Data in this exercise –
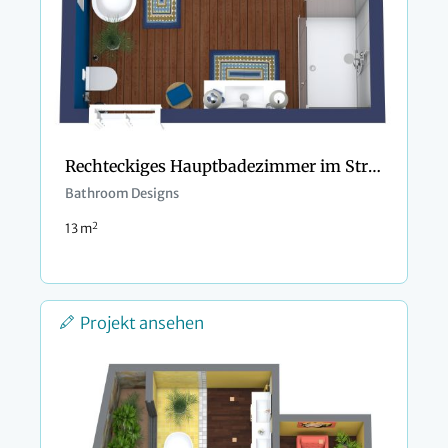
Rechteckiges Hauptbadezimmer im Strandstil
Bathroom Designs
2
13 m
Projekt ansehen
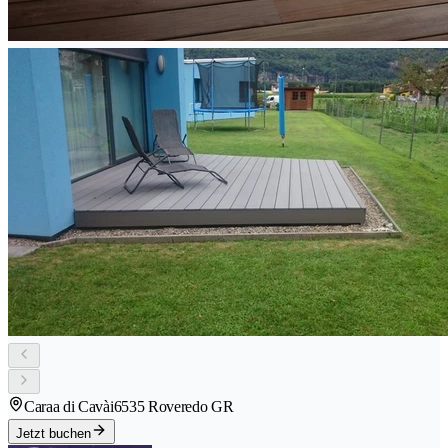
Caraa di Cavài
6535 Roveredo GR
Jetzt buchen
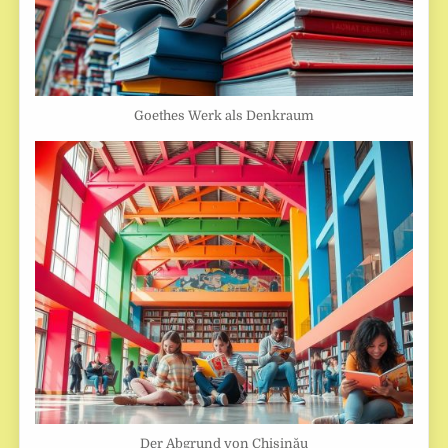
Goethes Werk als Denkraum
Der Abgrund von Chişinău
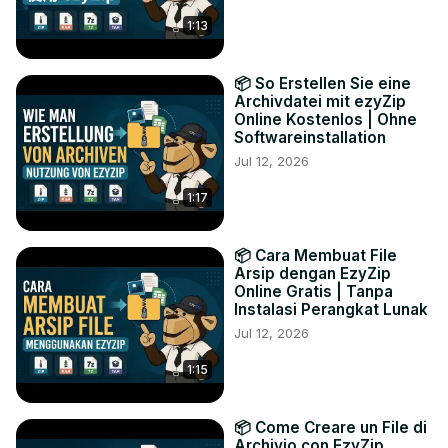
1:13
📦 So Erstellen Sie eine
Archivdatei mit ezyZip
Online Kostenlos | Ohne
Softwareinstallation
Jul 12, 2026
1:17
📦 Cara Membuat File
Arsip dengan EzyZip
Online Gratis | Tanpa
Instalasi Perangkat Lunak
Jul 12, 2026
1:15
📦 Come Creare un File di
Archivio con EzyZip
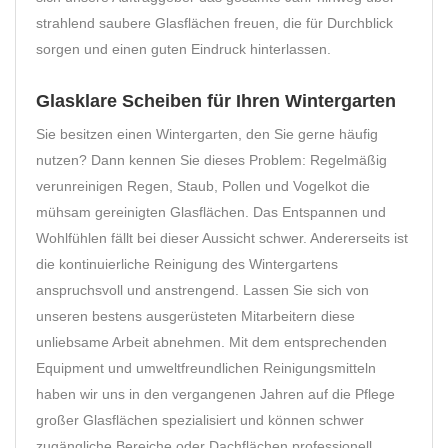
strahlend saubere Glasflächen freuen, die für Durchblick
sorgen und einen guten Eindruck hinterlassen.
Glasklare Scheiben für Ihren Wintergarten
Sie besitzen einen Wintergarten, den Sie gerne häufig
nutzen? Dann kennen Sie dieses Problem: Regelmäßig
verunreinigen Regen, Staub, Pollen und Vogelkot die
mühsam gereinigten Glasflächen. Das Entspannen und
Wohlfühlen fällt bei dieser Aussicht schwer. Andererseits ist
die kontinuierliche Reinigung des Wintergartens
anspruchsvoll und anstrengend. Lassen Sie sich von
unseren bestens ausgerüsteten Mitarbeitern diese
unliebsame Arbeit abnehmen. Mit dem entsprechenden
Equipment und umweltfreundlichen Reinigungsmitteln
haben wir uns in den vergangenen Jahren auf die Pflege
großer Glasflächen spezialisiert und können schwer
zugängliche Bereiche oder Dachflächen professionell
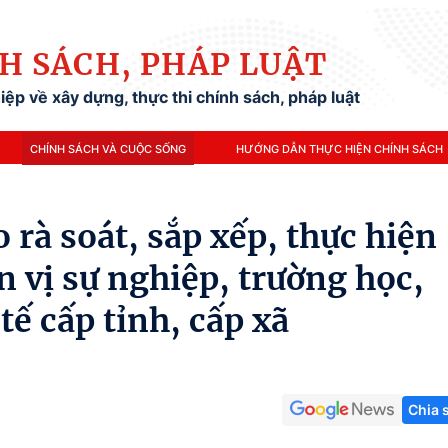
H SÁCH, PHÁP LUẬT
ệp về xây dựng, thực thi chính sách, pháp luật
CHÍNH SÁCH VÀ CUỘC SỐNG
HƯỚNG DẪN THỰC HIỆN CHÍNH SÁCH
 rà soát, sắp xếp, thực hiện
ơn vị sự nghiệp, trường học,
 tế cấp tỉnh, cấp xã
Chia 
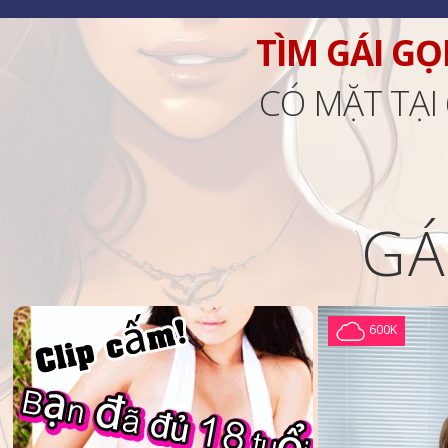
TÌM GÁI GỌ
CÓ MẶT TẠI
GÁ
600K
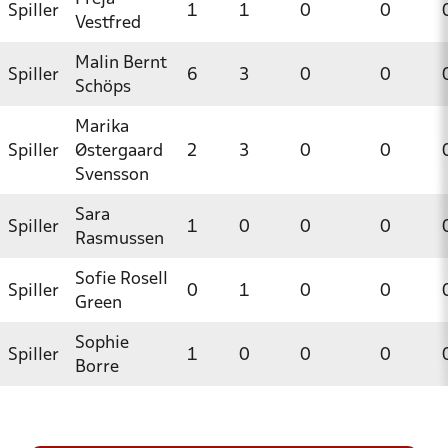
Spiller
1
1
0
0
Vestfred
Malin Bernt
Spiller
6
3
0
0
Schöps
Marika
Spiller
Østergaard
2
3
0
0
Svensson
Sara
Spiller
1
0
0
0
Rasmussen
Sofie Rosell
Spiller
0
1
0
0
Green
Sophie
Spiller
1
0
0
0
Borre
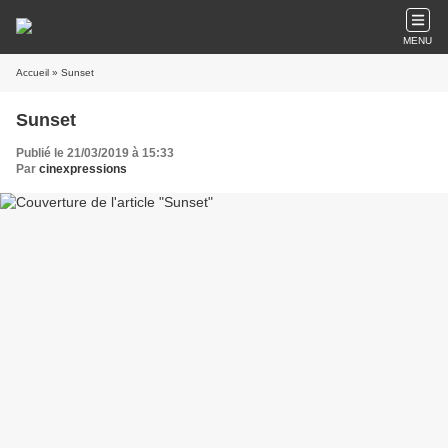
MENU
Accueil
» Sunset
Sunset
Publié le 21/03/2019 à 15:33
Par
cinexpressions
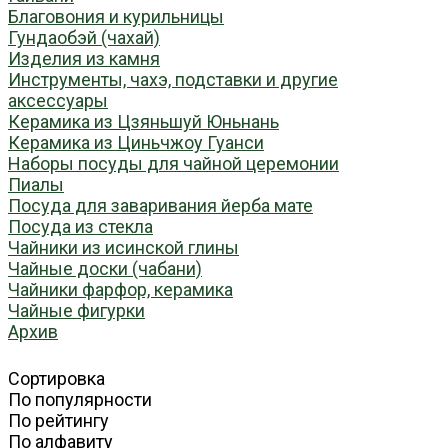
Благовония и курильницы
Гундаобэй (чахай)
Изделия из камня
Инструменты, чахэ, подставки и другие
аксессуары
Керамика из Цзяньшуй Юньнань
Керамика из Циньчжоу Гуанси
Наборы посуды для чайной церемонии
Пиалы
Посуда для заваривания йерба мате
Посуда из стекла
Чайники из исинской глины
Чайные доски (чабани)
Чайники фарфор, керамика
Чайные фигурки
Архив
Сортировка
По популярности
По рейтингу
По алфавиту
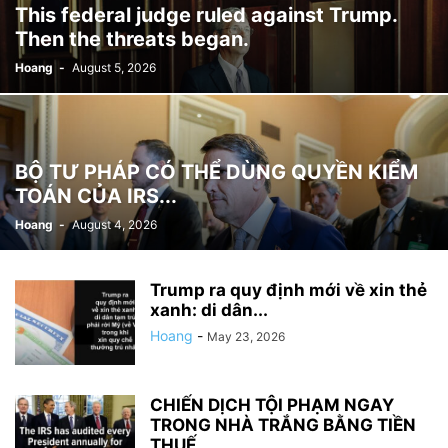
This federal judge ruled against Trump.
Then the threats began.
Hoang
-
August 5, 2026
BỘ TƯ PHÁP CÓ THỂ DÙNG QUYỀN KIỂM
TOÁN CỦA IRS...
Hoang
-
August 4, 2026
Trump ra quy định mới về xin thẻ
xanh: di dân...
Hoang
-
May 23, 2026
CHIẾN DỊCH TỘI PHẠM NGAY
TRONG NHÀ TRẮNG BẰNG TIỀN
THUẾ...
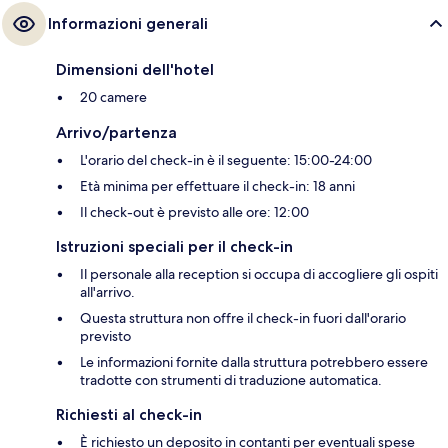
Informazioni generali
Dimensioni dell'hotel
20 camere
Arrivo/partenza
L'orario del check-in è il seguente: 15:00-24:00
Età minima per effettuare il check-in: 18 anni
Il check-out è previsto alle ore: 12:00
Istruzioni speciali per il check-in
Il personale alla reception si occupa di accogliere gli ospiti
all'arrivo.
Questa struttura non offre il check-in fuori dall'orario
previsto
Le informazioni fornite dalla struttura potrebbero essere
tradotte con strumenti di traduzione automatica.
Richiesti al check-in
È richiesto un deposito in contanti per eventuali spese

Try it –
Rewrite the text of the whole listing with every "Spiller" changed to "Player", keeping everything else unchanged. Leave out the picture markers.

Output of the task –
Rechteckiges Hauptbadezimmer im Strandstil
Bathroom Designs
2
13 m
Projekt ansehen
Caraa di Cavài
6535 Roveredo GR
Jetzt buchen
Goethes Werk als Denkraum
Der Abgrund von Chişinău
1:13
📦 So Erstellen Sie eine
Archivdatei mit ezyZip
Online Kostenlos | Ohne
Softwareinstallation
Jul 12, 2026
1:17
📦 Cara Membuat File
Arsip dengan EzyZip
Online Gratis | Tanpa
Instalasi Perangkat Lunak
Jul 12, 2026
1:15
📦 Come Creare un File di
Archivio con EzyZip
strahlend saubere Glasflächen freuen, die für Durchblick
sorgen und einen guten Eindruck hinterlassen.
Glasklare Scheiben für Ihren Wintergarten
Sie besitzen einen Wintergarten, den Sie gerne häufig
nutzen? Dann kennen Sie dieses Problem: Regelmäßig
verunreinigen Regen, Staub, Pollen und Vogelkot die
mühsam gereinigten Glasflächen. Das Entspannen und
Wohlfühlen fällt bei dieser Aussicht schwer. Andererseits ist
die kontinuierliche Reinigung des Wintergartens
anspruchsvoll und anstrengend. Lassen Sie sich von
unseren bestens ausgerüsteten Mitarbeitern diese
unliebsame Arbeit abnehmen. Mit dem entsprechenden
Equipment und umweltfreundlichen Reinigungsmitteln
haben wir uns in den vergangenen Jahren auf die Pflege
großer Glasflächen spezialisiert und können schwer
zugängliche Bereiche oder Dachflächen professionell
H SÁCH, PHÁP LUẬT
ệp về xây dựng, thực thi chính sách, pháp luật
CHÍNH SÁCH VÀ CUỘC SỐNG
HƯỚNG DẪN THỰC HIỆN CHÍNH SÁCH
 rà soát, sắp xếp, thực hiện
ơn vị sự nghiệp, trường học,
 tế cấp tỉnh, cấp xã
Chia 
TÌM GÁI GỌ
CÓ MẶT TẠI
GÁ
600K
Player
1
1
0
0
Vestfred
Malin Bernt
Player
6
3
0
0
Schöps
Marika
Player
Østergaard
2
3
0
0
Svensson
Sara
Player
1
0
0
0
Rasmussen
Sofie Rosell
Player
0
1
0
0
Green
Sophie
Player
1
0
0
0
Borre
MENU
Accueil
» Sunset
Sunset
Publié le 21/03/2019 à 15:33
Par
cinexpressions
Благовония и курильницы
Гундаобэй (чахай)
Изделия из камня
Инструменты, чахэ, подставки и другие
аксессуары
Керамика из Цзяньшуй Юньнань
Керамика из Циньчжоу Гуанси
Наборы посуды для чайной церемонии
Пиалы
Посуда для заваривания йерба мате
Посуда из стекла
Чайники из исинской глины
Чайные доски (чабани)
Чайники фарфор, керамика
Чайные фигурки
Архив
Сортировка
По популярности
По рейтингу
По алфавиту
This federal judge ruled against Trump.
Then the threats began.
Hoang
-
August 5, 2026
BỘ TƯ PHÁP CÓ THỂ DÙNG QUYỀN KIỂM
TOÁN CỦA IRS...
Hoang
-
August 4, 2026
Trump ra quy định mới về xin thẻ
xanh: di dân...
Hoang
-
May 23, 2026
CHIẾN DỊCH TỘI PHẠM NGAY
TRONG NHÀ TRẮNG BẰNG TIỀN
THUẾ...
Informazioni generali
Dimensioni dell'hotel
20 camere
Arrivo/partenza
L'orario del check-in è il seguente: 15:00-24:00
Età minima per effettuare il check-in: 18 anni
Il check-out è previsto alle ore: 12:00
Istruzioni speciali per il check-in
Il personale alla reception si occupa di accogliere gli ospiti
all'arrivo.
Questa struttura non offre il check-in fuori dall'orario
previsto
Le informazioni fornite dalla struttura potrebbero essere
tradotte con strumenti di traduzione automatica.
Richiesti al check-in
È richiesto un deposito in contanti per eventuali spese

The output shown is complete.